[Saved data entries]
· · · · ·

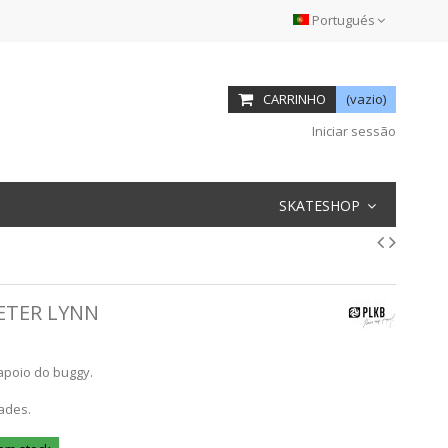
Portugués
CARRINHO
(vazio)
Iniciar sessão
SKATESHOP
ETER LYNN
 apoio do buggy.
ades.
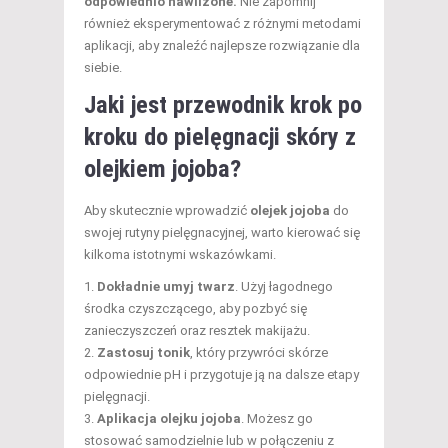
odpowiednio nawilżone.
Nie zapomnij
również eksperymentować z różnymi metodami
aplikacji, aby znaleźć najlepsze rozwiązanie dla
siebie.
Jaki jest przewodnik krok po
kroku do pielęgnacji skóry z
olejkiem jojoba?
Aby skutecznie wprowadzić
olejek jojoba
do
swojej rutyny pielęgnacyjnej, warto kierować się
kilkoma istotnymi wskazówkami.
Dokładnie umyj twarz
. Użyj łagodnego
środka czyszczącego, aby pozbyć się
zanieczyszczeń oraz resztek makijażu.
Zastosuj tonik
, który przywróci skórze
odpowiednie pH i przygotuje ją na dalsze etapy
pielęgnacji.
Aplikacja olejku jojoba
. Możesz go
stosować samodzielnie lub w połączeniu z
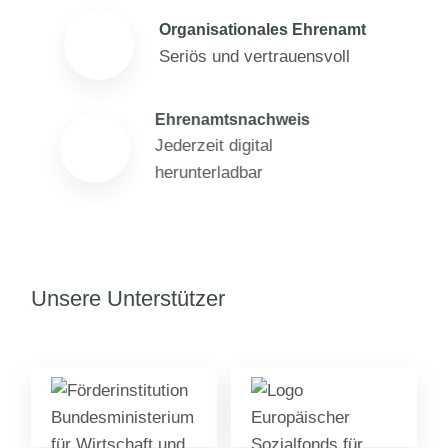
Organisationales Ehrenamt
Seriös und vertrauensvoll
Ehrenamtsnachweis
Jederzeit digital
herunterladbar
Unsere Unterstützer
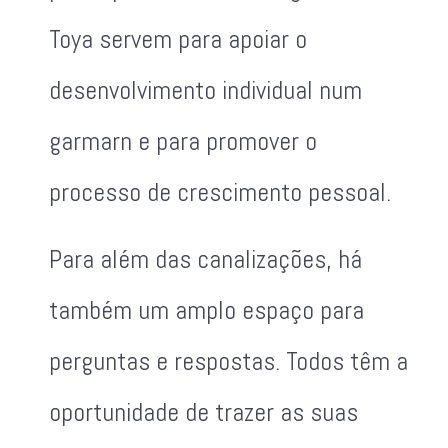
Toya servem para apoiar o
desenvolvimento individual num
garmarn e para promover o
processo de crescimento pessoal.
Para além das canalizações, há
também um amplo espaço para
perguntas e respostas. Todos têm a
oportunidade de trazer as suas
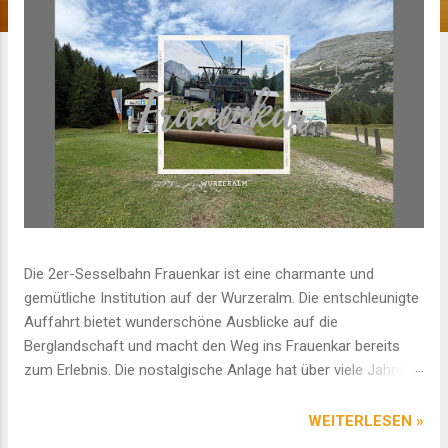
Die 2er-Sesselbahn Frauenkar ist eine charmante und
gemütliche Institution auf der Wurzeralm. Die entschleunigte
Auffahrt bietet wunderschöne Ausblicke auf die
Berglandschaft und macht den Weg ins Frauenkar bereits
zum Erlebnis. Die nostalgische Anlage hat über viele Jahre
zuverlässig ihren Dienst geleistet und wird vielen Gästen in
guter Erinnerung bleiben. Diese 2026 noch bestehende
WEITERLESEN »
Anlage wird voraussichtlich ab dem Jahr 2027 durch eine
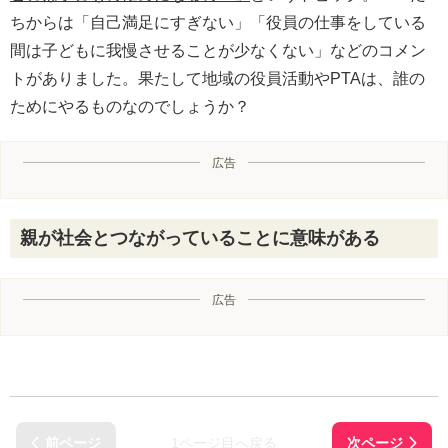
ちからは「自己満足にすぎない」「役員の仕事をしている
間は子どもに我慢させることが少なくない」などのコメン
トがありました。果たして地域の役員活動やPTAは、誰の
ためにやるものなのでしょうか？
広告
親が社会とつながっていることに意味がある
広告
1ページ目へ戻る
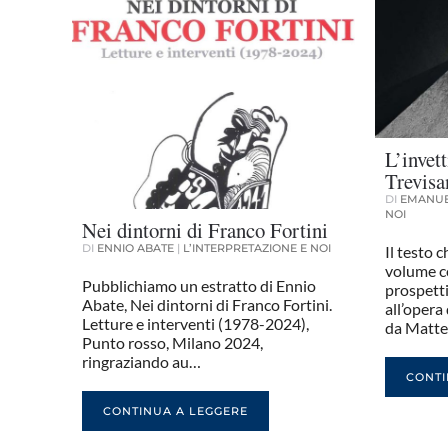
L’invet
Trevisa
DI
EMANUE
NOI
Nei dintorni di Franco Fortini
DI
ENNIO ABATE
|
L’INTERPRETAZIONE E NOI
Il testo 
volume c
Pubblichiamo un estratto di Ennio
prospetti
Abate, Nei dintorni di Franco Fortini.
all’opera
Letture e interventi (1978-2024),
da Matt
Punto rosso, Milano 2024,
ringraziando au…
CONTI
CONTINUA A LEGGERE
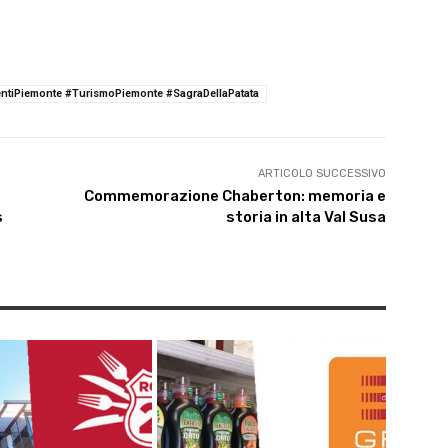
tiPiemonte #TurismoPiemonte #SagraDellaPatata
ARTICOLO SUCCESSIVO
Commemorazione Chaberton: memoria e
s
storia in alta Val Susa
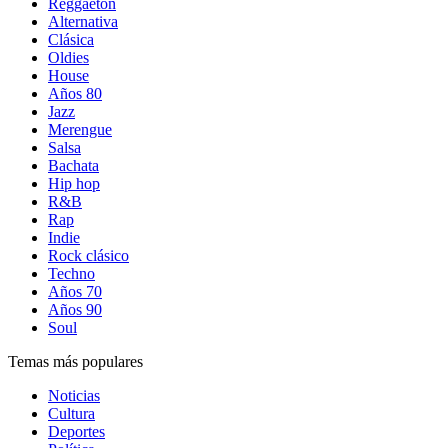
Reggaetón
Alternativa
Clásica
Oldies
House
Años 80
Jazz
Merengue
Salsa
Bachata
Hip hop
R&B
Rap
Indie
Rock clásico
Techno
Años 70
Años 90
Soul
Temas más populares
Noticias
Cultura
Deportes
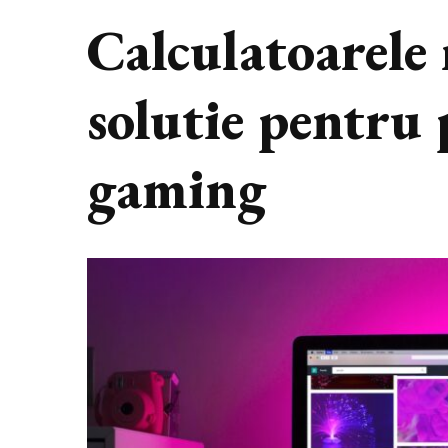
Calculatoarele 
solutie pentru 
gaming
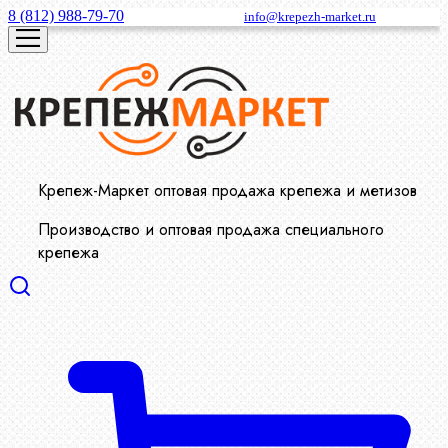
8 (812) 988-79-70
info@krepezh-market.ru
Крепеж-Маркет оптовая продажа крепежа и метизов
Производство и оптовая продажа специального
крепежа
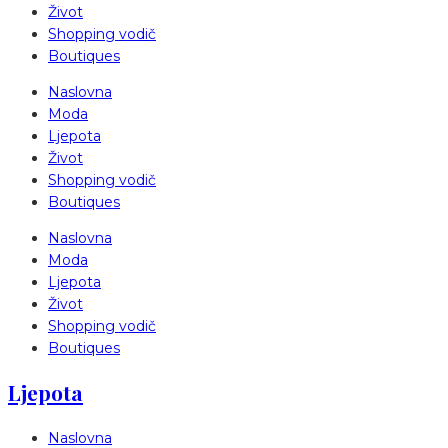
Život
Shopping vodič
Boutiques
Naslovna
Moda
Ljepota
Život
Shopping vodič
Boutiques
Naslovna
Moda
Ljepota
Život
Shopping vodič
Boutiques
Ljepota
Naslovna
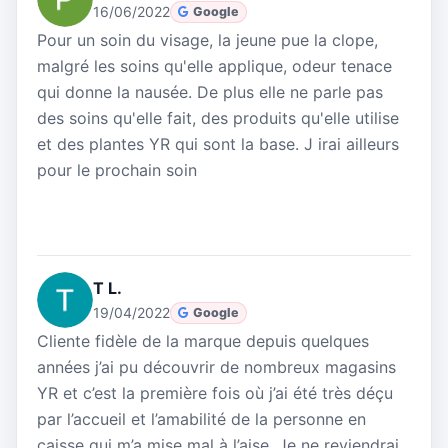
16/06/2022
Google
Pour un soin du visage, la jeune pue la clope,
malgré les soins qu'elle applique, odeur tenace
qui donne la nausée. De plus elle ne parle pas
des soins qu'elle fait, des produits qu'elle utilise
et des plantes YR qui sont la base. J irai ailleurs
pour le prochain soin
T L.
19/04/2022
Google
Cliente fidèle de la marque depuis quelques
années j’ai pu découvrir de nombreux magasins
YR et c’est la première fois où j’ai été très déçu
par l’accueil et l’amabilité de la personne en
caisse qui m’a mise mal à l’aise. Je ne reviendrai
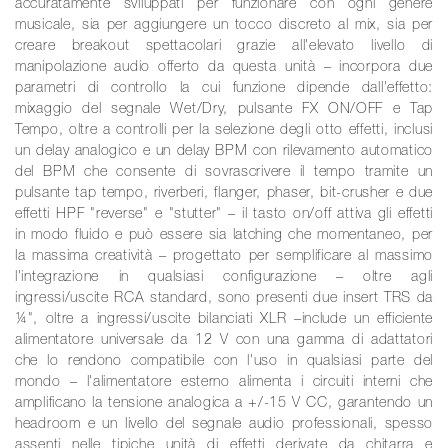
accuratamente sviluppati per funzionare con ogni genere
musicale, sia per aggiungere un tocco discreto al mix, sia per
creare breakout spettacolari grazie all'elevato livello di
manipolazione audio offerto da questa unità – incorpora due
parametri di controllo la cui funzione dipende dall'effetto:
mixaggio del segnale Wet/Dry, pulsante FX ON/OFF e Tap
Tempo, oltre a controlli per la selezione degli otto effetti, inclusi
un delay analogico e un delay BPM con rilevamento automatico
del BPM che consente di sovrascrivere il tempo tramite un
pulsante tap tempo, riverberi, flanger, phaser, bit-crusher e due
effetti HPF "reverse" e "stutter" – il tasto on/off attiva gli effetti
in modo fluido e può essere sia latching che momentaneo, per
la massima creatività – progettato per semplificare al massimo
l'integrazione in qualsiasi configurazione – oltre agli
ingressi/uscite RCA standard, sono presenti due insert TRS da
¼", oltre a ingressi/uscite bilanciati XLR –include un efficiente
alimentatore universale da 12 V con una gamma di adattatori
che lo rendono compatibile con l'uso in qualsiasi parte del
mondo – l'alimentatore esterno alimenta i circuiti interni che
amplificano la tensione analogica a +/-15 V CC, garantendo un
headroom e un livello del segnale audio professionali, spesso
assenti nelle tipiche unità di effetti derivate da chitarra e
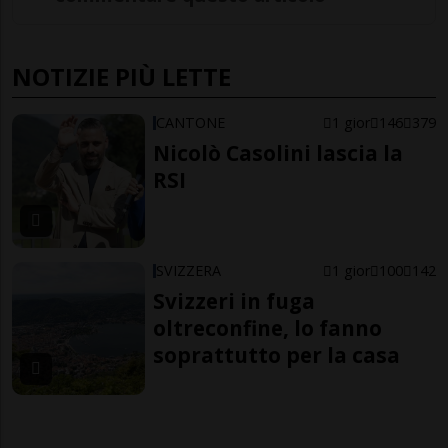
NOTIZIE PIÙ LETTE
CANTONE
1 gior
146
379
Nicolò Casolini lascia la
RSI
SVIZZERA
1 gior
100
142
Svizzeri in fuga
oltreconfine, lo fanno
soprattutto per la casa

· · · · ·

About this task: Set down every line from the one with "Organisationales Ehrenamt" down to the one with "Unsere Unterstützer", including both, matching each line character for character.

Output for this task:
Organisationales Ehrenamt
Seriös und vertrauensvoll
Ehrenamtsnachweis
Jederzeit digital
herunterladbar
Unsere Unterstützer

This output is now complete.